Rodriguez presents precisely the anti-cultural attitudes which Allan Bloom so riddles in his influential book, "The Closing of the American Mind."

Rodriguez decries the recent public elevation of Asian-American students as cultural models for other American minorities not enjoying such success in the classroom.

"Education is not about culture," Rodriguez writes, "nor is it about class but about the individual reach for experience, about Eliza Doolittle, Holden Caulfield."

Both Eliza and Holden were fictional characters who had quite unique cultural experiences and as such they can hardly be held up as the foundations for any sort of philosophy of education.

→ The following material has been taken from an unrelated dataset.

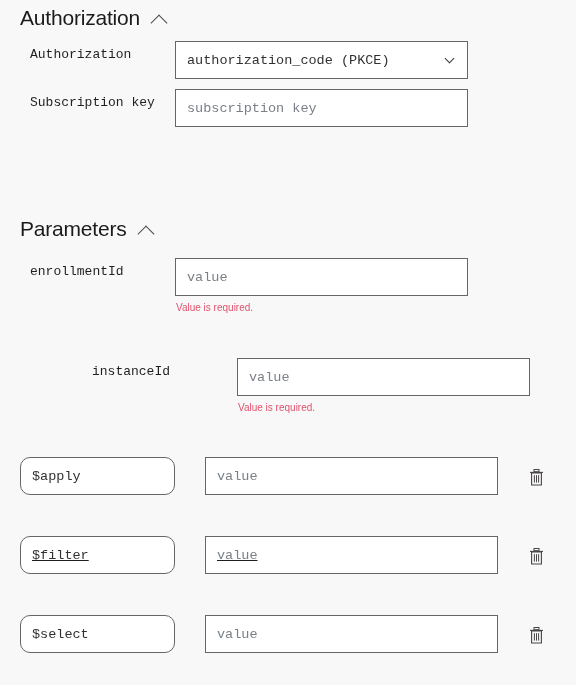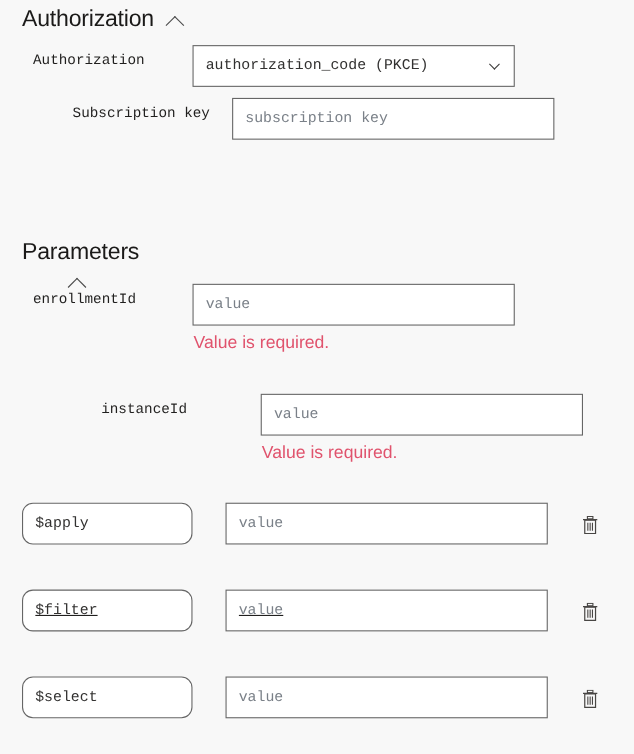"Subscription key" div.row { padding-left: 36px -> none }
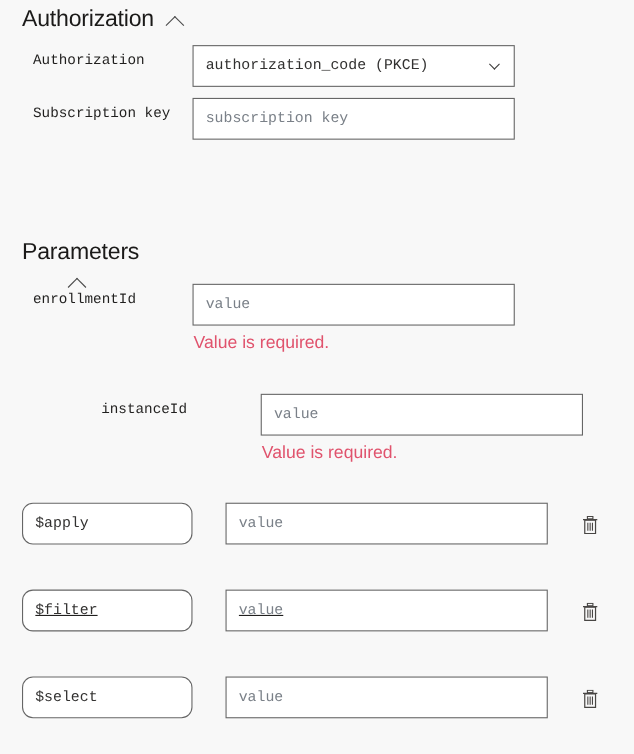"Parameters" div.section-head { flex-direction: column -> none }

But back to Prof. Bloom. What his mind-shaking book points out is that education is about culture, it is precisely about culture, and the reason that the United States has an inferior educational system is precisely because it has no worthwhile cultural heritage that anybody takes seriously anymore.

We love the buck and we love media stars. These tendencies say it all about current mainstream culture in this country, including the way we choose the leaders of the "free world."

The problem with these darned Asian-Americans is that they persist in their anachronistic admiration for books, learning, and teachers. The Jews have similar subversive cultural tendencies, but they long ago learned to keep quiet about it.

Rodriguez would just as soon not hear about Asian culture's "Confucian penchant for hard work" either.

He writes, "I can as easily observe the splinters of the crucifix stuck in the Mexican soul, can read the legend there as Catholic, skeptical. There are differences. There are reasons. The American classroom is more conducive to Confucian optimism than to a tragic Catholic sensibility."

Is Rodriguez indeed implying, against his main thesis, that for the Mexican soul a tragic Catholic sensibility may well spring from a condition which is self-created by the Catholic culture?

Rodriguez and I both know it has become un-American to make cultural judgments like this, but, as Bloom points out in his book, "History and the study of cultures do not teach or prove that values or cultures are relative. All to the contrary, that is a philosophical premise that we now bring to our study of them. This premise is unproven and dogmatically asserted for what are largely political reasons."

The political reasons are obvious. We need to get along here in this melting pot. But maybe it's time for some more open discussion of our differences and whether we want an optimistic or tragic society.

But back to the overachieving Asian-American students.

Bloom: "In us the contempt for the heroic is only an extension of the perversion of the democratic principle that denies greatness and wants everyone to feel comfortable in his skin without having to suffer unpleasant comparisons."